Use fund to aid E. Ky.: tax on mines hoarded, dribbled out by feds

Tax on mines hoarded, dribbled out by feds

September 17, 2013 

Count us among those who support tapping the $2.5 billion that's sitting in a federal fund to clean up coal industry messes to help clean up the economic mess the industry is leaving behind.

The idea of making better use of the Abandoned Mine Lands fund to help put people to work in Appalachia was advanced last month in the Daily Yonder by Tarence Ray and Willie Davis. (Dailyyonder.com/abandoned-mine-money-could-fuel-recovery/2013/08/12/6686.)

The $2.5 billion comes from a tax the industry has paid since 1977 to stabilize and restore land and water damaged by mining. The fund also helps pay pensions of some miners who retired from now-defunct companies.

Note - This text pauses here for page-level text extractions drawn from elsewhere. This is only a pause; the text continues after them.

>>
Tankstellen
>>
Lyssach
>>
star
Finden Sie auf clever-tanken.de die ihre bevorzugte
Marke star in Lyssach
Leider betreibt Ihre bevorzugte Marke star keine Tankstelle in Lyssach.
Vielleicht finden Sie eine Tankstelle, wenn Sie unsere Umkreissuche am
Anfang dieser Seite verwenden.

Kentucky has documented more than $300 million in damage eligible for funding, yet Congress dribbles out the money in amounts too small to come close to meeting the need.

In fact, the main purpose to which the fund has been put is making the deficit look smaller on paper.

Meanwhile, states such as Wyoming that no longer need to repair abandoned mine lands keep getting a share of the AML fund, which they use for such things as building sports stadiums.

As the coal industry abandons Central Appalachia because mining there has become unprofitable, it makes sense to help restore the economy with the money the industry has paid through the years.

Fixing the damage from past mining could quickly put idled miners and their equipment back to work.

Also, University of Kentucky scientists have developed techniques for reforesting reclaimed mine lands that could create jobs today while laying the foundation for timber and tourism in the future.

Others will have ideas for restoring economic vitality to a region that has been bound to a single industry for too long.

Coal from Appalachia has powered U.S. growth and built great fortunes in distant cities for 100 years, while the people and places that produced the coal were rewarded with poverty and pain.

It's not asking too much to use money generated by the coal industry to build a new economy in the coalfields. In fact, this country owes it at least that much.